Another shocking revelation was when I saw one of the sites where Israel keeps the bodies of Palestinians. During a visit to Kibbutz Zikim, which is a kibbutz on the southern Mediterranean coast just a few miles north of Gaza, I walked by the local cemetery. Not far from the cemetery but not inside it, I could see what looked like unmarked graves each with a number written on a piece of wood. When I asked what it was, I was told by a resident of the kibbutz that the army leased the land just by the cemetery to bury bodies of slain Palestinians. I am told that in some cases the bodies are kept refrigerated at various other locations throughout the country.

Give me my brother

Suheila could not let the body of her brother remain in a cold, dark box. She was determined to bring him home and give him a proper burial. She had written to everyone from the mayor of Hebron, where Ali Taha was born, to the Israeli prime minister, who at the time was Golda Meir. When letters did not help, she visited their offices. “I was passed around like a ball in a soccer match,” she told me.

Each person she approached passed her to another. The minister for religious affairs, the minister of defense, the local municipality, over and over again. “I have a file of documents this thick,” she said, demonstrating with her hands just how thick it is. “It was all for nothing until I went to see attorney Felicia Langer; she was wonderful, like a sister to me”

Langer was an attorney, a holocaust survivor, who dedicated her life to representing and defending Palestinians in the Israeli legal system, which was and still is dedicated to denying their legal rights. In an obituary to Ms. Langer, Gideon Levi wrote in Haaretz newspaper:

What did this brave and courageous woman fight against? Against torture by the Shin Bet security service at a time when we didn’t believe that such torture existed, yet it was at the peak of its cruelty. She fought against the expulsion of political activists, against false arrests, against home demolitions. Above all, she fought for the enforcement of international law from which Israel decided to except itself on unbelievable grounds. That’s what she fought and that is why she was considered a public enemy.”

Each day for over two years Suheila walked up the steep hill from her home in Silwan — also known as Wadi Hilwe — which is a steep valley just outside the Old City of Jerusalem. She visited every newspaper office and every official until one day she finally got a break. She heard on the radio that U.S. Secretary of State Henry Kissinger was in Jerusalem. “I asked the people at one of the newspapers to write a nice letter for me in English.” She then went to the King David Hotel, where all foreign dignitaries stay when they visit the country.
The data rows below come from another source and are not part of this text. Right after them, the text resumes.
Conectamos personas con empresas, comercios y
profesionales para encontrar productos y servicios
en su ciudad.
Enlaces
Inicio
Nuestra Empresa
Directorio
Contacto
“When I arrived I said, ‘I want to see Kissinger,’” she told me, but she was told that “he does not meet with Arab women.” “Why not?” she asked. Eventually, she spotted Dr. Kissinger, walked up to him, and handed him a letter. “The next day early in the morning, my older brother came knocking at my door, asking where I’d been and what I had done. I told him I gave a letter to Kissinger.” Her brother had a notice from the U.S. consulate that she would be receiving the body of her brother, Ali Taha, and that she must go to the Israeli military headquarters in Beit-El to finalize the arrangements.

On August 5, 1974, after more than two years, Suheila was finally able to bring her brother home. “I demanded to open the coffin and see him. Then I covered his body with the flag of Palestine. Now his daughters have a place where they can visit their father.”